Required work:
Among the entries below, take the line with "X205332Y153668D01*" and the line with "X159832Y155834D01*", and output them and every line between them exactly, with nothing else.

Record set:
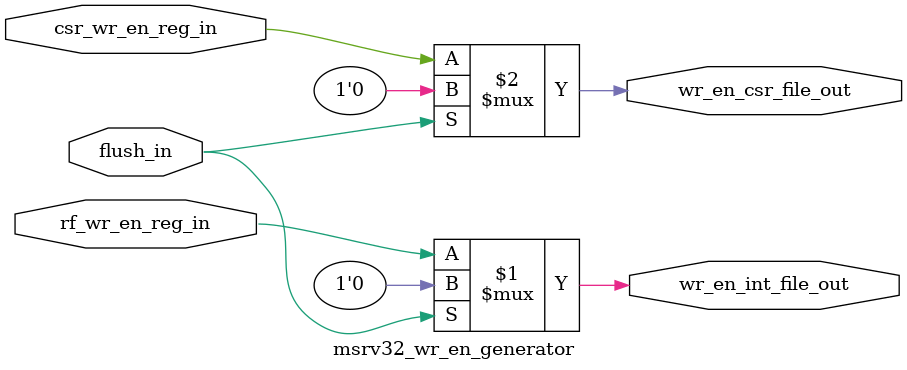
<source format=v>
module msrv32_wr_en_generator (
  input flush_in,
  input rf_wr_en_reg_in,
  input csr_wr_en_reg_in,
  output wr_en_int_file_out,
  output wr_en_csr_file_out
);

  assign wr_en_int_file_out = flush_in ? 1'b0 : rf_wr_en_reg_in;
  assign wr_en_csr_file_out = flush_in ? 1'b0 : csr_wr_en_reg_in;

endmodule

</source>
--
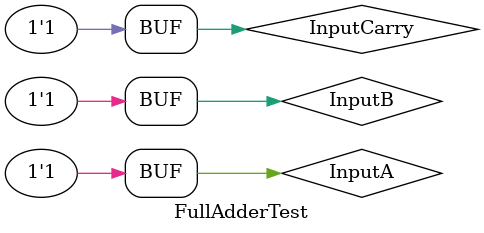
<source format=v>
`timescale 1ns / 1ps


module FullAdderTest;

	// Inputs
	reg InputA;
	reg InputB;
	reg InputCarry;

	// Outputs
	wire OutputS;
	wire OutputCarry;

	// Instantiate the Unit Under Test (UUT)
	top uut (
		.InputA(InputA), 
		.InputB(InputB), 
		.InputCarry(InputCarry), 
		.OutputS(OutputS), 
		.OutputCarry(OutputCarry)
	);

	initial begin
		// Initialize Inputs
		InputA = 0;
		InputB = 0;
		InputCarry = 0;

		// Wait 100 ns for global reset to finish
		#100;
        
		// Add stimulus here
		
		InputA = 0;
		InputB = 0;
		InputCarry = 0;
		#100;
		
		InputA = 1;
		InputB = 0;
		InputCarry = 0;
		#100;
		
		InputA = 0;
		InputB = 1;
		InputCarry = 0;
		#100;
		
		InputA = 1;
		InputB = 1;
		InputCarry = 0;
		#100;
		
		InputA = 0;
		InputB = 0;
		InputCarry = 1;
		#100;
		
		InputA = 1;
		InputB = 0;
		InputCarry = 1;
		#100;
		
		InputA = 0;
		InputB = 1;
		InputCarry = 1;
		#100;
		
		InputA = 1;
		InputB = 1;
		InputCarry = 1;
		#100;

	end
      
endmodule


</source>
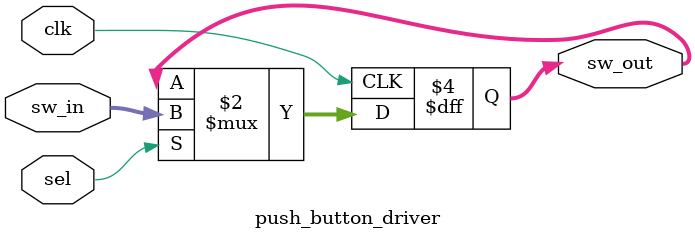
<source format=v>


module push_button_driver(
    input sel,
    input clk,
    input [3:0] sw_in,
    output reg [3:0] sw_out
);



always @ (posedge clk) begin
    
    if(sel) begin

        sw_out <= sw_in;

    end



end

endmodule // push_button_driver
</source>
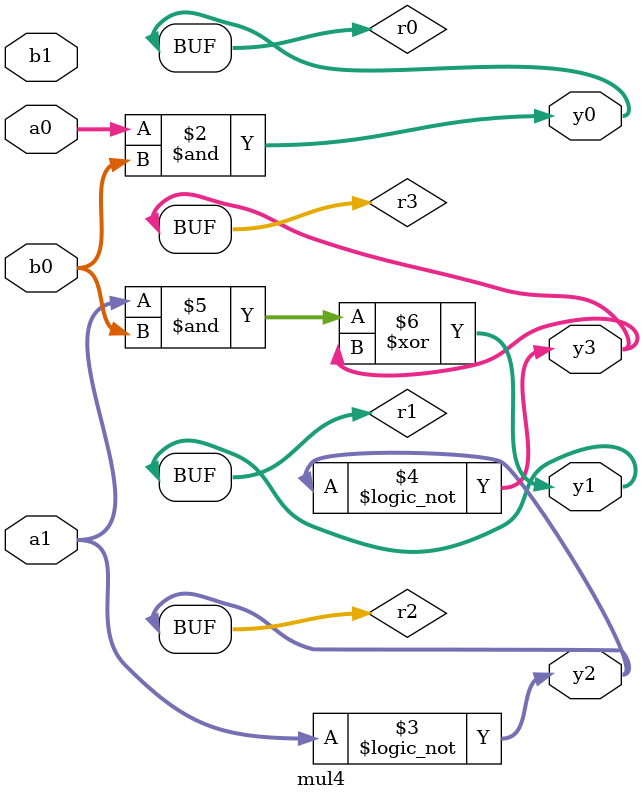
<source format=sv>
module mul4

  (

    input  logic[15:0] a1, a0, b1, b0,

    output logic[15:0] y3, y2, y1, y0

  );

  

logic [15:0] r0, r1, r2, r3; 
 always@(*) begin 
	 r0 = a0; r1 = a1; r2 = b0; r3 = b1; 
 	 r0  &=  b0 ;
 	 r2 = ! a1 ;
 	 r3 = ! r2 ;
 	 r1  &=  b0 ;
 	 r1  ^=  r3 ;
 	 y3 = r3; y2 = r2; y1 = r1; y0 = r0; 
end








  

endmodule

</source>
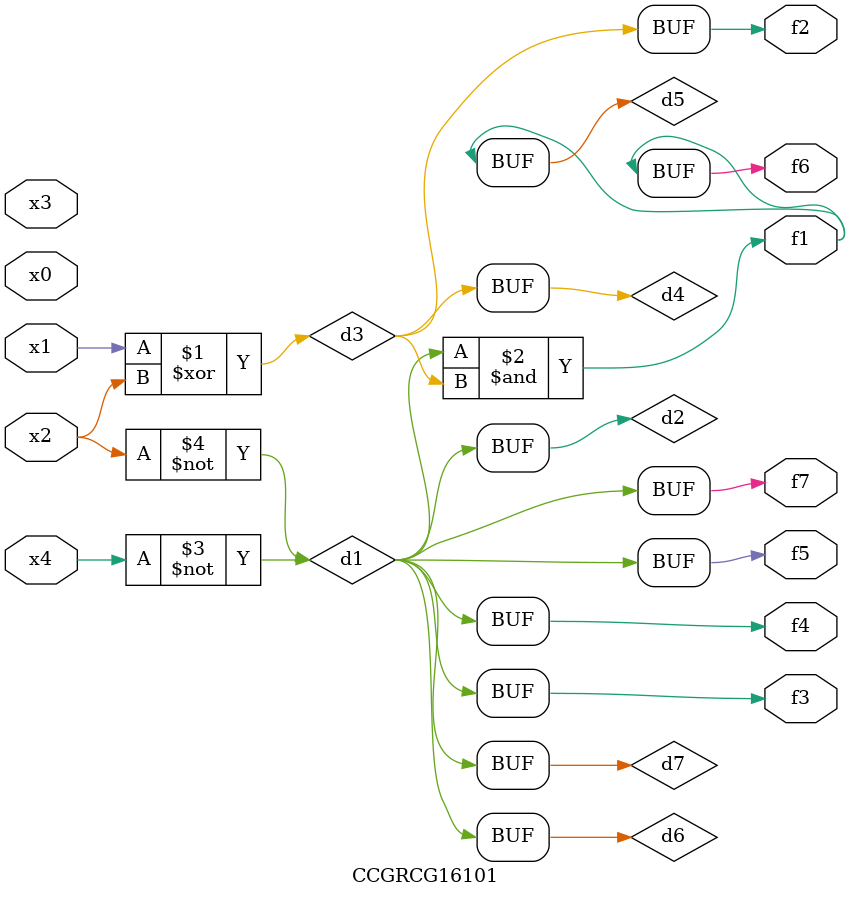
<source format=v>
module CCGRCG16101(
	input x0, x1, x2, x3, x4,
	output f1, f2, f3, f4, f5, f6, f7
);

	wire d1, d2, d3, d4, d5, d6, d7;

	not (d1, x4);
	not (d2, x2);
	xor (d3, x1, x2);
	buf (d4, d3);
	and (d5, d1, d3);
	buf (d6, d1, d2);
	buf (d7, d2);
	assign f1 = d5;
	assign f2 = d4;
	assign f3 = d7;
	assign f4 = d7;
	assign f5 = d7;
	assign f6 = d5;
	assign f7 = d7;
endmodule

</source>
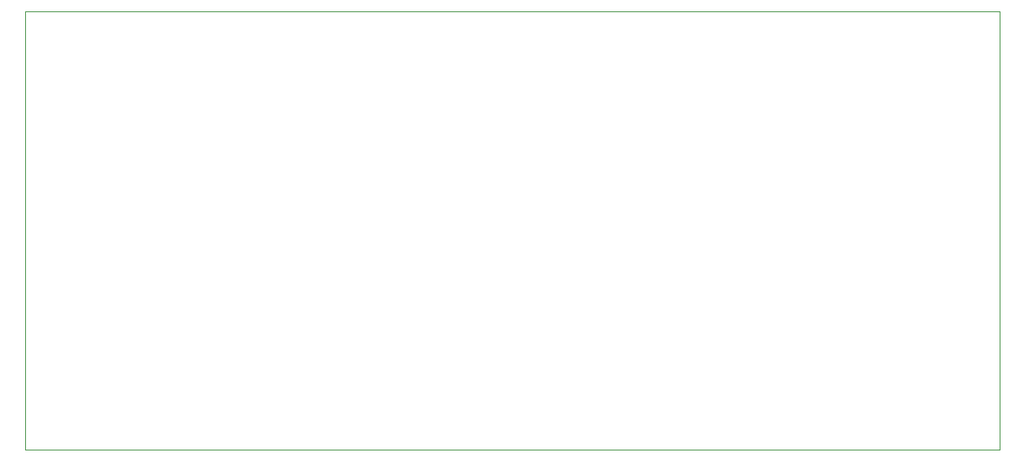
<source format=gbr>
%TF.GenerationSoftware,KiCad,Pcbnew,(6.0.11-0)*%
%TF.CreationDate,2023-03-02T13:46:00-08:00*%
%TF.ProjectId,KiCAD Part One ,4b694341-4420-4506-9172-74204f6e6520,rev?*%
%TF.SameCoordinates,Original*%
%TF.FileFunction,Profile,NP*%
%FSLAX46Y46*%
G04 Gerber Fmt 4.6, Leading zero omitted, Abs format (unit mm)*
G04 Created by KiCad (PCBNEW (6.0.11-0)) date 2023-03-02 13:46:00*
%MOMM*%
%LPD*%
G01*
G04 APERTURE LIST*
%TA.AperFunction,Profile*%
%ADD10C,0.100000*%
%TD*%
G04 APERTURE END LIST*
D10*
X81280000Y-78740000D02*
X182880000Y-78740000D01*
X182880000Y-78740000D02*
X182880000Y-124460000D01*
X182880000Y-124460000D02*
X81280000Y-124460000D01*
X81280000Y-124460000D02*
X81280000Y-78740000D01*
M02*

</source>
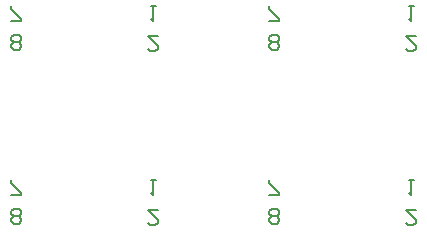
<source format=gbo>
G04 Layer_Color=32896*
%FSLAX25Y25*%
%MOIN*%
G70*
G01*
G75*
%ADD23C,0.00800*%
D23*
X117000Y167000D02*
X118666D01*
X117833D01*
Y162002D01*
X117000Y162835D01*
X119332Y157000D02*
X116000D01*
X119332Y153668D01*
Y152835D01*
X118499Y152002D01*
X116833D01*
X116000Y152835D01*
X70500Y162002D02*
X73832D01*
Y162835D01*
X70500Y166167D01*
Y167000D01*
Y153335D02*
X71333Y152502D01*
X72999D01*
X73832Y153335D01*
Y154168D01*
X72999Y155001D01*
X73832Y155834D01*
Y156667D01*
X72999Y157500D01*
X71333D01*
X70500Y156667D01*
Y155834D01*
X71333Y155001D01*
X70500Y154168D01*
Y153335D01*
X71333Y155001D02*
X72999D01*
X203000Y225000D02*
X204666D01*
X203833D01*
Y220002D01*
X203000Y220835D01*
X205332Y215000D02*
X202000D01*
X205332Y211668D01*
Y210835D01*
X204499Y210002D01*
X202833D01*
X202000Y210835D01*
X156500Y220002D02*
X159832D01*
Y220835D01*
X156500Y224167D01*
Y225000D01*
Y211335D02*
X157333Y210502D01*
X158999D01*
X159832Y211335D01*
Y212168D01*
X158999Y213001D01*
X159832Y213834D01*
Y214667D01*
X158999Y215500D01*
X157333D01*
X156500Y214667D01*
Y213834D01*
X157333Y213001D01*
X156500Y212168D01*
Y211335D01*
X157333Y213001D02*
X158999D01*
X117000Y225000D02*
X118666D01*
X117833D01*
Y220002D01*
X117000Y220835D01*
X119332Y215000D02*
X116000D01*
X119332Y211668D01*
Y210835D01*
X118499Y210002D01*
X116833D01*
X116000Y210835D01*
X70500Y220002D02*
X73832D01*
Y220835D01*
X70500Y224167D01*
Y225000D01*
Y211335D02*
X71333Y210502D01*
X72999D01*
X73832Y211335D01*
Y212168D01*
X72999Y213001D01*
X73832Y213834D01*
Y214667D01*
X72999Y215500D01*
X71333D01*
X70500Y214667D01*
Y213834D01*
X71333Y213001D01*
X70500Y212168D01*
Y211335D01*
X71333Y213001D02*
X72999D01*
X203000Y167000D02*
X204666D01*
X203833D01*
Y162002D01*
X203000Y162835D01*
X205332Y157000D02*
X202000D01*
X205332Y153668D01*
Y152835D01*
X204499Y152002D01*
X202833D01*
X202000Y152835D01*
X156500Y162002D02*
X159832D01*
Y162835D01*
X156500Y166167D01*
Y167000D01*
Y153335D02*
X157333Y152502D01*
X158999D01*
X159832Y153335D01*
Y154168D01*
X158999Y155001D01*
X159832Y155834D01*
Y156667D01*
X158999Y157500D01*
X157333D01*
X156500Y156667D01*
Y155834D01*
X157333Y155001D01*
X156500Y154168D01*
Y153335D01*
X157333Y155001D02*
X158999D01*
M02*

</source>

Completed task:
X205332Y153668D01*
Y152835D01*
X204499Y152002D01*
X202833D01*
X202000Y152835D01*
X156500Y162002D02*
X159832D01*
Y162835D01*
X156500Y166167D01*
Y167000D01*
Y153335D02*
X157333Y152502D01*
X158999D01*
X159832Y153335D01*
Y154168D01*
X158999Y155001D01*
X159832Y155834D01*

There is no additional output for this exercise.